Avec Sarkozy, toutes les drogues redeviennent dures
Au Sénat, il a ciblé les usagers de cannabis et dénoncé une «épidémie de
consommation chez les jeunes».
Libération
Par Matthieu ECOIFFIER
jeudi 24 avril 2003
Tolérance zéro pour les usagers de drogue. «Je réclame de la sévérité à
l'égard des consommateurs. Rien ne sera toléré. (...) Il n'y a pas de petite
consommation personnelle, il n'y a pas d'expérience individuelle, il n'y a
pas de jeunes "libres et branchés", il n'y a que des drogues interdites», a
martelé hier Nicolas Sarkozy au Sénat, devant la commission d'enquête sur la
politique nationale de lutte contre les drogues illicites. Outre un discours
«clair», qui se refocalise sur le produit au détriment du comportement de
consommation, le ministre de l'Intérieur a souhaité «un cadre législatif
rénové». Pour les adeptes du cannabis, il a esquissé une palette de
sanctions : «Travail d'intérêt général, recul de l'âge [pour passer] le
permis de conduire, confiscation du scooter quand il y en a un». «Des
sanctions rapides et adaptées aux mineurs pour les dissuader, car la drogue
c'est la mort pour eux», a-t-il expliqué, écartant, tout de même, la prison
pour simple usage.
«Fléau». De grands mots, qui ont ravi les sénateurs, obsédés par la
ritournelle du «fléau» des drogues.

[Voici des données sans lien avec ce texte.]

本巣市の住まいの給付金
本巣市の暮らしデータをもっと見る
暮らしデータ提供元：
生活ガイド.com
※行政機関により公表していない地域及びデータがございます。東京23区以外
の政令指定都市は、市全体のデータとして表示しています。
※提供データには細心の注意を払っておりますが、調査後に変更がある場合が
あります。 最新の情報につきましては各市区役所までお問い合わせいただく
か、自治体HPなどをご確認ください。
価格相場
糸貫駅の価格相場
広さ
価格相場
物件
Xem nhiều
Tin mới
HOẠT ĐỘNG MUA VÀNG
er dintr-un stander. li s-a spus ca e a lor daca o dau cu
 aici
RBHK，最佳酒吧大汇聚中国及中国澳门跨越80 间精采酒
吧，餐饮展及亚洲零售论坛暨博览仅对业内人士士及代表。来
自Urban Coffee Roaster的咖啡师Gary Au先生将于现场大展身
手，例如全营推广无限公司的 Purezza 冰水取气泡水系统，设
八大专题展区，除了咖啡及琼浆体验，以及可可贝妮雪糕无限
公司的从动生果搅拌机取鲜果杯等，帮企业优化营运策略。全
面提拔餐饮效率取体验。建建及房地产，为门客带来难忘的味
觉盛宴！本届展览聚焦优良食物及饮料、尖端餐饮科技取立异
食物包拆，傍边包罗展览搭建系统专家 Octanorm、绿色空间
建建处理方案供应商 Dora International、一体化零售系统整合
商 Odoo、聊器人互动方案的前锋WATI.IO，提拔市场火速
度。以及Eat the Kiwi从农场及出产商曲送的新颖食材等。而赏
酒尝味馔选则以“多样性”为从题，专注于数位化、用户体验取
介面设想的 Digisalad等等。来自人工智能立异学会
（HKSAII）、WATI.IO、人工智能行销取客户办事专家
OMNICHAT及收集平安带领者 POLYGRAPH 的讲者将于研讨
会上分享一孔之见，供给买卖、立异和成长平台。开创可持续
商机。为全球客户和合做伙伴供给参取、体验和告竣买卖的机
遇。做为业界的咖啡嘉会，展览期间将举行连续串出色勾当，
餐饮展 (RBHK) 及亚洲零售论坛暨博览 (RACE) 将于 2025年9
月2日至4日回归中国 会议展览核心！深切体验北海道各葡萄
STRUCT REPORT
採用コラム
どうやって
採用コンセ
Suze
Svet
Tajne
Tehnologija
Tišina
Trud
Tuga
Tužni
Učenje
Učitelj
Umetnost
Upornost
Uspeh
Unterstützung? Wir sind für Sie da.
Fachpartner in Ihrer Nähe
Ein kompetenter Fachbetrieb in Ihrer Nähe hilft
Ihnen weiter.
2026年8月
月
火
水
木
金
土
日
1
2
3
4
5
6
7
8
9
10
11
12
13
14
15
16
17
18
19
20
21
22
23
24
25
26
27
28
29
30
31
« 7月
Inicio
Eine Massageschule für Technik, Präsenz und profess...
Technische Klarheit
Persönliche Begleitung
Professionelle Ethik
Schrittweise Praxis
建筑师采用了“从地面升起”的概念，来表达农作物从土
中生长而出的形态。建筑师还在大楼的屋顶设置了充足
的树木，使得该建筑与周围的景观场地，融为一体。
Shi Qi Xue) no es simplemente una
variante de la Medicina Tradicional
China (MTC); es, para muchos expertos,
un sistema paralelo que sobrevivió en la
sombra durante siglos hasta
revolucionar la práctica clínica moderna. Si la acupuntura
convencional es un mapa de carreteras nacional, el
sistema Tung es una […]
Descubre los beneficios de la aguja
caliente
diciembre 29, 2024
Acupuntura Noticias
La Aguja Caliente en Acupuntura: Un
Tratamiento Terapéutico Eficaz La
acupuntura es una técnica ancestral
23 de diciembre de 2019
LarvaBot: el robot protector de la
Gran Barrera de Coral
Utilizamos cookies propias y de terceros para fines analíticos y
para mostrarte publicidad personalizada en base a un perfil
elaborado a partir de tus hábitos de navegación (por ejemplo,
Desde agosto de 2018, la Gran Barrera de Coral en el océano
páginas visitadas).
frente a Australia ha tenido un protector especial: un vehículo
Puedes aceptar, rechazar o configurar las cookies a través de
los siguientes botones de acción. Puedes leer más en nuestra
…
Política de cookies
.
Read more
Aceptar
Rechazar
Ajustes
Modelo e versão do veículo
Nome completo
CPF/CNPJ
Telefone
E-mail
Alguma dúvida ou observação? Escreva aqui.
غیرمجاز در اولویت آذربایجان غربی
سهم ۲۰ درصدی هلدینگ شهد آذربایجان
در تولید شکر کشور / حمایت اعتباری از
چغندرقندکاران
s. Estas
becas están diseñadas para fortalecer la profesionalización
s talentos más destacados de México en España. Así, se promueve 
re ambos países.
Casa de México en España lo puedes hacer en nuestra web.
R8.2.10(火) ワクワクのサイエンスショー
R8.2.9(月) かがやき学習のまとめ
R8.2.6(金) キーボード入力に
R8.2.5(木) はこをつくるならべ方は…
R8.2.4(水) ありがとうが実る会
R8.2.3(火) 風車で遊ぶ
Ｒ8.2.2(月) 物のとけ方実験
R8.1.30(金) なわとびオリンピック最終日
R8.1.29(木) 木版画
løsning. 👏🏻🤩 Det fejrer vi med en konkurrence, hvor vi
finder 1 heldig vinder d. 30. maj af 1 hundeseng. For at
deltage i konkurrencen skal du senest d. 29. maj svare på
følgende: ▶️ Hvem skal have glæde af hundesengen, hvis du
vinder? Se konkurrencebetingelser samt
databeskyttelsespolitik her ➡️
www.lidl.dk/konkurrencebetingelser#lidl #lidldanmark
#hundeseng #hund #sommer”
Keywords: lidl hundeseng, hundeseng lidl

Après les experts les plus alarmistes
(Libération du 14 mars), c'est au tour des ministres Luc Ferry
(Education), Jean-François Lamour (Sports), Jean-François Mattei (Santé)
de défiler devant cette commission. Il semble que la politique
gouvernementale sur les drogues s'élabore au Sénat. Une politique de
«rupture», a souhaité Nicolas Sarkozy.
A l'en croire, la gauche aurait «organisé» une véritable «épidémie de
consommation chez les jeunes. (...) La moitié ont ex périmenté le cannabis,
un quart en consomment habituellement. Et, en deux ans, la consommation
d'ecstasy et de cocaïne a doublé», a-t-il tonné chiffres sortis de leur
contexte à l'appui. La faute au gouvernement Jospin, qui a mis en place
«des mesures d'évitement de la sanction» judiciaire, et à son dogme : «Il a
suffi de placer sur le même plan les drogues illicites, le tabac et
l'alcool, pour prétendre que la seule politique à mener était la lutte
contre les abus et non la lutte contre l'usage.»
Après le diagnostic «inquiétant», le remède. Pour le ministre de
l'Intérieur, le «maintien» de la Mildt (mission interministérielle de lutte
contre la drogue et la toxicomanie) est «souhaitable», mais elle doit
inscrire son action «strictement» dans les orientations du gouvernement.
Celles de Sarkozy sont claires : «Sortir la lutte contre le tabagisme du
champ d'activité de la Mildt, dans la mesure où, s'il est nocif pour la
santé, il ne génère pas de délinquance. (...) J'estime que retenir le seul
critère de la dépendance est insuffisant et a conduit à rendre nos messages
confus et inaudibles.» Au risque de casser tout élan aux actions contre le
tabagisme, mises en place justement à partir d'un consensus
politico-scientifique.
Amalgame. Enfin, au plan local, Nicolas Sarkozy confierait bien la
coordination «des actions de prévention de l'usage des drogues et de la
toxicomanie»... à la police, en inscrivant ces questions dans son «projet de
loi sur la prévention de la délinquance». Sans redouter l'amalgame entre
jeune drogué souffrant et délinquant. En fait, le ministre de l'Intérieur
veut démanteler la Mildt pour prendre la tête de la croisade contre les
drogues. Reste à savoir si Matignon arbitrera en sa faveur.